Evidently yesterday was National Spaghetti Day. I know it's true 'cause I read it on Facebook. Then I confirmed said fact by checking on The Google and Wikipedia stated that January 4th is, indeed, a day of national celebration in honor of spaghetti.

Now, I'm not a fan of National Insert Whatever-the-hell Here Days (hang on, I guess I sort of celebrated National S'mores Day by drinking a delicious s'moretini), but I AM a fan of food. Especially pasta. In true I'm-justifying-this style, I opted to make spaghetti – okay, okay, I used linguine noodles but let's not split angel hairs – in order to give the day its due.

Of course, one cannot have any type of Italian food without consuming wine to complement it, and since this was a red sauce I opted for (of course) a Pinot noir. Bogle's, to be exact. Quite tasty.
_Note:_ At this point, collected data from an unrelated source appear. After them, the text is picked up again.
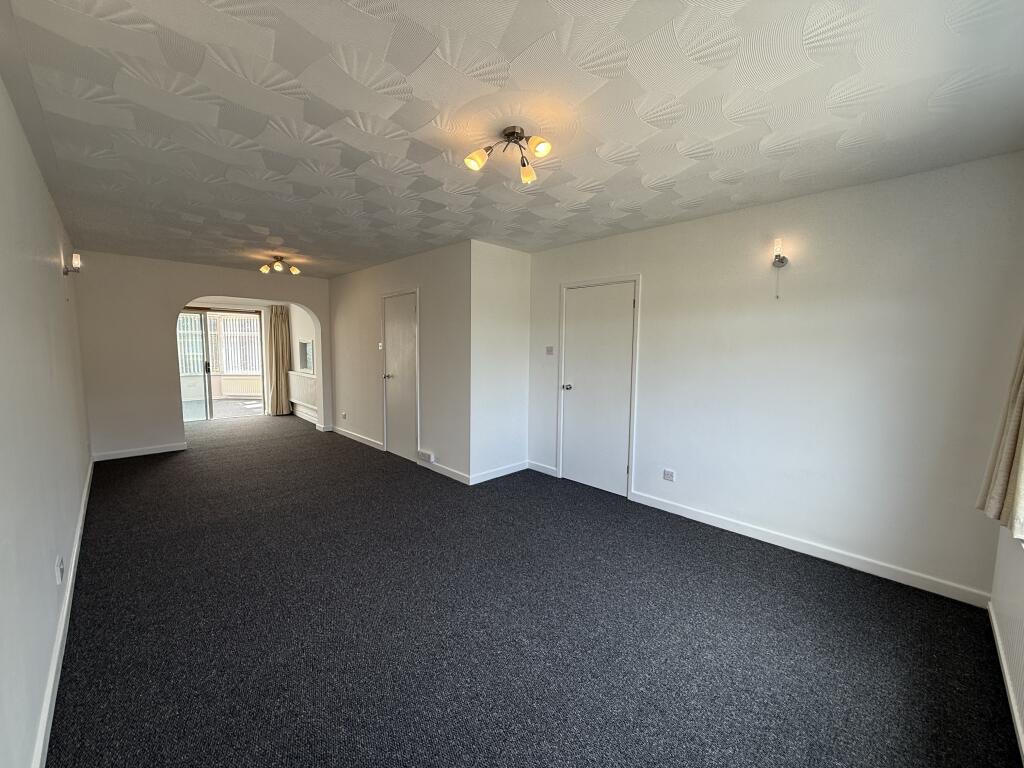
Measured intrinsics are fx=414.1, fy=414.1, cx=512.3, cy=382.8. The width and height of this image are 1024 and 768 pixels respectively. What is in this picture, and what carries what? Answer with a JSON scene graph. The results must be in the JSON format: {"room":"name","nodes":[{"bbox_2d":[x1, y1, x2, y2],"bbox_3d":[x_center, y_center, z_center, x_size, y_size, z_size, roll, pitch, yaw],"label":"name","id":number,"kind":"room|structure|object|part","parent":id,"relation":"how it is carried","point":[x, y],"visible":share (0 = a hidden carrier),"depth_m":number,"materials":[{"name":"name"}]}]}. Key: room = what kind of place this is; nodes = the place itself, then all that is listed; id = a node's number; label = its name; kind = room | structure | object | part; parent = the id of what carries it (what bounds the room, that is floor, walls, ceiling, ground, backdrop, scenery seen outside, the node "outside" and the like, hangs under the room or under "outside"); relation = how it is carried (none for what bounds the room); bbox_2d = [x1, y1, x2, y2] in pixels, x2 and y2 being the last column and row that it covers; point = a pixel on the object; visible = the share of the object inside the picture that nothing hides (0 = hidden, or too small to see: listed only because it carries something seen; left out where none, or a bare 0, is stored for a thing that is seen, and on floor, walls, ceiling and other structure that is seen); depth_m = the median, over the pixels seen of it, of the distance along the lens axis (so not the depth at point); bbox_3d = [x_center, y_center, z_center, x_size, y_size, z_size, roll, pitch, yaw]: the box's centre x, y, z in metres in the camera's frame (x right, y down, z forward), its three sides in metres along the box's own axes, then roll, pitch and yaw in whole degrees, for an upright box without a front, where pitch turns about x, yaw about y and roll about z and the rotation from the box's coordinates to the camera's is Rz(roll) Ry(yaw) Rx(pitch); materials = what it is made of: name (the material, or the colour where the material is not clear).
{"room":"living room","nodes":[
{"label":"living room","id":0,"kind":"room"},
{"bbox_2d":[0,74,92,767],"bbox_3d":[-2.342,-0.003,1.953,0.160,2.485,6.425,-5,8,-44],"label":"left wall","id":1,"kind":"structure","parent":0,"point":[56,276],"depth_m":1.74,"materials":[{"name":"white paint"}]},
{"bbox_2d":[55,555,64,583],"bbox_3d":[-2.173,0.895,1.990,0.014,0.110,0.088,-5,8,-44],"label":"wall socket","id":2,"kind":"object","parent":1,"relation":"attached to","point":[58,569],"visible":0.98,"depth_m":1.97,"materials":[{"name":"white plastic"}]},
{"bbox_2d":[33,458,93,767],"bbox_3d":[-2.378,1.139,2.234,0.022,0.098,5.096,-5,8,-44],"label":"baseboard","id":3,"kind":"structure","parent":1,"relation":"attached to","point":[68,592],"depth_m":1.79,"materials":[{"name":"white paint"}]},
{"bbox_2d":[62,252,81,275],"bbox_3d":[-3.647,-0.981,3.423,0.123,0.185,0.113,-5,8,-44],"label":"wall lamp","id":4,"kind":"object","parent":1,"relation":"attached to","point":[75,259],"visible":0.99,"depth_m":3.41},
{"bbox_2d":[73,250,331,457],"bbox_3d":[-4.040,-0.373,5.829,3.018,2.428,0.201,-5,8,-44],"label":"far wall","id":5,"kind":"structure","parent":0,"point":[310,302],"depth_m":5.15,"materials":[{"name":"paint"}]},
{"bbox_2d":[91,442,189,462],"bbox_3d":[-4.678,0.858,5.217,0.876,0.097,0.016,-5,8,-44],"label":"baseboard","id":6,"kind":"structure","parent":5,"relation":"attached to","point":[179,448],"depth_m":5.19,"materials":[{"name":"white paint"}]},
{"bbox_2d":[178,308,262,421],"bbox_3d":[-5.624,-0.349,7.657,1.535,2.019,0.164,-5,8,-44],"label":"sliding glass door","id":7,"kind":"structure","parent":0,"point":[206,418],"depth_m":7.68,"materials":[{"name":"glass"}]},
{"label":"door handle","id":8,"kind":"part","parent":7,"relation":"part of","materials":[{"name":"metal"}]},
{"bbox_2d":[219,375,262,396],"bbox_3d":[-6.384,0.079,9.836,0.982,0.441,0.102,1,5,-1],"label":"radiator","id":9,"kind":"object","parent":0,"point":[238,392],"visible":0.88,"depth_m":9.79,"materials":[{"name":"white metal"}]},
{"bbox_2d":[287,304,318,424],"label":"wall","id":10,"kind":"structure","parent":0,"point":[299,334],"depth_m":7.68,"materials":[{"name":"white paint"}]},
{"bbox_2d":[266,306,290,416],"bbox_3d":[-4.594,-0.478,8.123,0.390,2.166,0.180,-5,8,-44],"label":"curtain","id":11,"kind":"object","parent":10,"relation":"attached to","point":[280,323],"visible":0.9,"depth_m":8.11,"materials":[{"name":"beige fabric"}]},
{"bbox_2d":[286,371,316,408],"bbox_3d":[-3.875,0.108,7.653,0.102,0.552,1.502,-5,8,-44],"label":"radiator","id":12,"kind":"object","parent":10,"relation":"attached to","point":[310,399],"visible":0.78,"depth_m":7.55,"materials":[{"name":"white metal"}]},
{"bbox_2d":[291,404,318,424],"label":"baseboard","id":13,"kind":"structure","parent":10,"relation":"attached to","point":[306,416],"depth_m":7.79,"materials":[{"name":"white paint"}]},
{"bbox_2d":[298,340,314,373],"bbox_3d":[-3.660,-0.480,7.443,0.108,0.583,0.849,-5,8,-44],"label":"window","id":14,"kind":"structure","parent":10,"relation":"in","point":[306,345],"depth_m":7.55,"materials":[{"name":"clear glass"}]},
{"bbox_2d":[325,240,469,483],"bbox_3d":[-1.727,-0.328,5.569,0.169,2.467,3.633,-5,8,-44],"label":"closet wall","id":15,"kind":"structure","parent":0,"point":[348,278],"depth_m":4.78,"materials":[{"name":"white paint"}]},
{"bbox_2d":[340,412,346,419],"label":"wall socket","id":16,"kind":"object","parent":15,"relation":"attached to","point":[344,416],"visible":0.98,"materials":[{"name":"white plastic"}]},
{"bbox_2d":[331,425,384,450],"bbox_3d":[-2.347,0.791,6.137,0.016,0.097,1.780,-5,8,-44],"label":"baseboard","id":17,"kind":"structure","parent":15,"relation":"attached to","point":[342,433],"depth_m":6.02,"materials":[{"name":"white paint"}]},
{"bbox_2d":[377,342,383,349],"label":"light switch","id":18,"kind":"object","parent":15,"relation":"attached to","point":[380,347],"visible":0.98,"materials":[{"name":"white plastic"}]},
{"bbox_2d":[381,288,418,463],"bbox_3d":[-1.435,-0.069,5.186,0.093,2.031,0.829,-5,8,-44],"label":"door","id":19,"kind":"structure","parent":15,"relation":"in","point":[395,427],"depth_m":5.18,"materials":[{"name":"white paint"}]},
{"bbox_3d":[-1.570,-0.077,5.308,0.121,0.063,0.106,-5,8,-44],"label":"door handle","id":20,"kind":"part","parent":19,"relation":"part of","materials":[{"name":"silver metal"}]},
{"bbox_2d":[417,449,434,462],"bbox_3d":[-0.997,0.839,4.751,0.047,0.100,0.260,-5,8,-44],"label":"wall socket","id":21,"kind":"object","parent":15,"relation":"attached to","point":[425,454],"visible":0.99,"depth_m":4.72,"materials":[{"name":"white plastic"}]},
{"bbox_2d":[419,458,469,484],"bbox_3d":[-0.777,0.961,4.568,0.014,0.096,0.949,-5,8,-44],"label":"baseboard","id":22,"kind":"structure","parent":15,"relation":"attached to","point":[458,478],"depth_m":4.52,"materials":[{"name":"white paint"}]},
{"bbox_2d":[469,239,530,483],"bbox_3d":[-0.145,-0.208,4.501,0.885,2.461,0.146,-5,8,-44],"label":"closet side wall","id":23,"kind":"structure","parent":0,"point":[495,280],"depth_m":4.38,"materials":[{"name":"white paint"}]},
{"bbox_2d":[468,461,526,484],"bbox_3d":[-0.137,0.971,4.521,0.862,0.096,0.015,-5,8,-44],"label":"baseboard","id":24,"kind":"structure","parent":23,"relation":"attached to","point":[495,476],"depth_m":4.48,"materials":[{"name":"white paint"}]},
{"bbox_2d":[1,0,1023,277],"bbox_3d":[-0.838,-1.407,3.325,4.010,0.118,7.491,-5,8,-44],"label":"ceiling","id":25,"kind":"structure","parent":0,"point":[654,24],"depth_m":1.82,"materials":[{"name":"white paint"}]},
{"bbox_2d":[259,255,301,274],"bbox_3d":[-2.834,-1.445,5.045,0.397,0.184,0.321,2,6,15],"label":"ceiling light","id":26,"kind":"object","parent":25,"relation":"attached to","point":[293,269],"visible":0.99,"depth_m":5.03,"materials":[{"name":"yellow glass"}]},
{"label":"bulb","id":27,"kind":"part","parent":26,"relation":"part of","materials":[{"name":"glass"}]},
{"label":"bulb","id":28,"kind":"part","parent":26,"relation":"part of","materials":[{"name":"glass"}]},
{"bbox_2d":[462,126,551,184],"bbox_3d":[-0.013,-1.138,2.041,0.424,0.173,0.367,0,5,-6],"label":"ceiling light","id":29,"kind":"object","parent":25,"relation":"attached to","point":[514,132],"visible":1,"depth_m":2.04,"materials":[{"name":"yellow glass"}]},
{"bbox_3d":[-0.177,-1.099,2.030,0.102,0.090,0.098,0,5,-6],"label":"bulb","id":30,"kind":"part","parent":29,"relation":"part of","materials":[{"name":"glass"}]},
{"bbox_3d":[0.077,-1.092,2.149,0.083,0.096,0.083,0,5,-6],"label":"shade","id":31,"kind":"part","parent":29,"relation":"part of","materials":[{"name":"glass"}]},
{"bbox_3d":[0.125,-1.108,1.935,0.093,0.085,0.094,0,5,-6],"label":"bulb","id":32,"kind":"part","parent":29,"relation":"part of","materials":[{"name":"glass"}]},
{"bbox_2d":[45,411,1020,767],"bbox_3d":[-1.763,1.074,4.268,4.138,0.111,9.986,-5,8,-44],"label":"carpet floor","id":33,"kind":"structure","parent":0,"point":[160,470],"depth_m":2.08,"materials":[{"name":"carpet"}]},
{"bbox_2d":[524,150,1023,603],"bbox_3d":[1.515,-0.101,3.493,0.162,2.477,3.776,-5,8,-44],"label":"right wall","id":34,"kind":"structure","parent":0,"point":[690,224],"depth_m":2.75,"materials":[{"name":"white paint"}]},
{"bbox_2d":[527,461,558,476],"bbox_3d":[0.321,0.959,4.672,0.016,0.099,0.427,-5,8,-44],"label":"baseboard","id":35,"kind":"structure","parent":34,"relation":"attached to","point":[541,470],"depth_m":4.65,"materials":[{"name":"white paint"}]},
{"bbox_2d":[545,346,553,355],"bbox_3d":[0.400,-0.357,4.508,0.017,0.105,0.095,-5,8,-44],"label":"light switch","id":36,"kind":"object","parent":34,"relation":"attached to","point":[550,349],"visible":0.98,"depth_m":4.50,"materials":[{"name":"white plastic"}]},
{"bbox_2d":[559,278,636,498],"bbox_3d":[0.798,0.062,4.085,0.107,2.005,0.793,-5,8,-44],"label":"white door","id":37,"kind":"structure","parent":34,"relation":"in","point":[575,394],"depth_m":4.08,"materials":[{"name":"white paint"}]},
{"bbox_3d":[0.561,0.045,4.276,0.084,0.063,0.067,-5,8,-44],"label":"door knob","id":38,"kind":"part","parent":37,"relation":"part of","materials":[{"name":"silver metal"}]},
{"bbox_2d":[662,468,675,481],"bbox_3d":[1.342,0.793,3.563,0.010,0.085,0.108,-5,8,-44],"label":"wall socket","id":39,"kind":"object","parent":34,"relation":"attached to","point":[668,476],"visible":0.98,"depth_m":3.56,"materials":[{"name":"white plastic"}]},
{"bbox_2d":[771,237,787,298],"bbox_3d":[1.855,-0.792,2.890,0.118,0.423,0.088,-5,8,-44],"label":"wall lamp","id":40,"kind":"object","parent":34,"relation":"attached to","point":[779,261],"visible":0.99,"depth_m":2.87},
{"bbox_2d":[632,491,988,607],"bbox_3d":[1.882,1.131,3.066,0.016,0.093,2.176,-5,8,-44],"label":"baseboard","id":41,"kind":"structure","parent":34,"relation":"attached to","point":[711,523],"depth_m":2.79,"materials":[{"name":"white paint"}]},
{"bbox_2d":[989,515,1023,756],"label":"window wall","id":42,"kind":"structure","parent":0,"point":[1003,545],"depth_m":1.98,"materials":[{"name":"white paint"}]},
{"bbox_2d":[976,332,1023,535],"bbox_3d":[2.177,-0.258,1.707,0.488,1.784,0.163,-5,8,-44],"label":"curtain","id":43,"kind":"object","parent":42,"relation":"attached to","point":[1022,403],"visible":0.97,"depth_m":1.80,"materials":[{"name":"beige fabric"}]},
{"bbox_2d":[987,602,1023,763],"bbox_3d":[1.410,1.318,1.079,3.531,0.090,0.015,-5,8,-44],"label":"baseboard","id":44,"kind":"structure","parent":42,"relation":"attached to","point":[1003,663],"depth_m":1.74,"materials":[{"name":"white paint"}]},
{"label":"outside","id":45,"kind":"structure","parent":0,"visible":0},
{"bbox_2d":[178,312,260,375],"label":"window","id":46,"kind":"structure","parent":45,"point":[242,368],"depth_m":10.53,"materials":[{"name":"white"}]},
{"bbox_2d":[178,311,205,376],"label":"vertical blind","id":47,"kind":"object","parent":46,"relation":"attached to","point":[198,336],"visible":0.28,"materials":[{"name":"white fabric"}]},
{"bbox_2d":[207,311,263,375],"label":"vertical blind","id":48,"kind":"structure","parent":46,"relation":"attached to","point":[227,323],"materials":[{"name":"white fabric"}]},
{"bbox_2d":[180,397,264,421],"bbox_3d":[-6.689,0.617,8.615,4.500,0.106,2.926,-5,8,-44],"label":"patio floor","id":49,"kind":"structure","parent":45,"point":[234,403],"depth_m":8.91,"materials":[{"name":"grey"}]}
]}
I'm sure you're wondering what I put in my spaghetti sauce. I shall divulge (and confess) that it's a knock-off of Granny Bernier's recipe she learned from the Italian woman ("Mrs. Palermo") she lived next to when my dad was young (this was in Chicago, I believe).

The real recipe calls for tomatoes and onions grown in one's garden to start the sauce; my family sort of skips that old-school stuff and begins with a plain tomato sauce for a base (Mom prefers Old World Style RagĂș, which is what I also use).

After that one needs to add the following ingredients:
  • onions,
  • garlic,
  • Worcestershire (pronounced "woostah" in Massachusetts) sauce,
  • oregano,
  • some sort of hot sauce (Mom uses Tabasco; I use Sriracha or chili paste),
  • a hefty splash of red wine (that's my addition),
  • pepper (I think that's my addition, too) and
  • Italian sausage (browned).
Now, the ORIGINAL Granny recipe calls for mild Italian sausage links cut into "coins" and browned before being added to the sauce...since I'm a rebel I totally get the HOT Italian sausage (ground). I mean, who's got time to cut evenly-sliced coins, anyway? I'm sorry, Granny. 

After all these yummy ingredients are in the pot, it's best to let them simmer – so the flavors can "marry," as some chefs are wont to say – for at least an hour.

I put this meaty sauce over wheat noodles, serve it with some yummy garlic bread and pair it with a nice red wine (again, most often it's a Pinot noir...mainly because that's our favorite kind). After finishing that meal, it's mostly lying back on the couch watching TV because there's not much else one can do with a fully distended tummy.

Bon appetit, pasta lovers...I hope your National Spaghetti Day was as delicious as ours!